Visual not Verbal!

I celebrated birthday 55 yesterday, and had a glorious fun day enjoying life. To all who were a part of my beautiful day, thank you!!

We had what seems to be the last of a long series of perfect autumn days: blue skies, orange foliage, gentle temperatures just crisp enough to energize. The dogs and I have enjoyed splendid walks all the past 2 weeks.

Yesterday I really felt alive, and grateful for it.

I’ve been drinking in the visual world, walking, breathing and taking photos, but not feeling any movement to the writing Muse! My commitment to writing a blog a day is slipping, and I’m missing days. Ah, I have become an object lesson. Let me go back and read the post on prioritizing….

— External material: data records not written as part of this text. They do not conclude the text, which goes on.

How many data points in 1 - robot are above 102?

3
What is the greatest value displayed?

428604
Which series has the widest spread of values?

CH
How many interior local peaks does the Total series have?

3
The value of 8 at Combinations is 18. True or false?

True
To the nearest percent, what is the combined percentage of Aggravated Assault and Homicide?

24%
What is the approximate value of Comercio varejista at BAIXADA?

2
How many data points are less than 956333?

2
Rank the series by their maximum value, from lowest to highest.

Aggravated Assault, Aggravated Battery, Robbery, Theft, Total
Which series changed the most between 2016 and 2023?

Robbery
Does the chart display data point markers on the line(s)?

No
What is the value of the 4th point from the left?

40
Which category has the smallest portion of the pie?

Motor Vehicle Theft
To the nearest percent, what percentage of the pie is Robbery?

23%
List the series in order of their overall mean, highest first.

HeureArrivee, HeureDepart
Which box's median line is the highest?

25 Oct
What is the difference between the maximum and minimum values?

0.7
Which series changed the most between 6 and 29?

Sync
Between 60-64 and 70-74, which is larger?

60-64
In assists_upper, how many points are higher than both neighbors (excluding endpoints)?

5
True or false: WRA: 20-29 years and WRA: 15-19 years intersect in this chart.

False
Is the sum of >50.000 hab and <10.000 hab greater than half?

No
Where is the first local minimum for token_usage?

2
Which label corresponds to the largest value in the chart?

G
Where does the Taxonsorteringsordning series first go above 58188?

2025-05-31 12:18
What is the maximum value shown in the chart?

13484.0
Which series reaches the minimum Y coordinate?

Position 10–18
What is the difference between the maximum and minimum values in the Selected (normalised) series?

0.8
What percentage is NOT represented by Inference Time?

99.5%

But, in the spirit of Visual not Verbal, I responded to a photography exhibit I saw yesterday by taking the camera on my walk. The show is The Pond, and the Smithsonian Museum of American Art. They are photographs by John Gossage of an insignificant pond he discovered along the highway on his commute between work and home. I was intrigued by the idea of waste landscapes of suburbia, but I didnt realize that these were 25 years old and the book was being reissued. Nor did I know about the tie-ins with Thoreau and other narrative landscape photographers.

It was so lovely to see real silver gelatin prints, black and white subtle clarity and silvery warmth. My mind infuses prints like that with colour. Gossage makes you look at the unremarkable, the ugly, the nowhere land. In fact he says he wanted to document “pastoral violence.” Some were puctuated with litter and debris, or a glimpse of a building in the distance. There is the familiar sandy ground, still water, and viney scrub of southern Maryland. But as I view the show, 52 photos in a particular order, I can see that the onslaught of algae and litter has become so much worse in the past 20 years.  There is duckweed on this pond, not the veils of radioactively green algae that chokes such watery places today.

I’ll post a link to my visual response soon.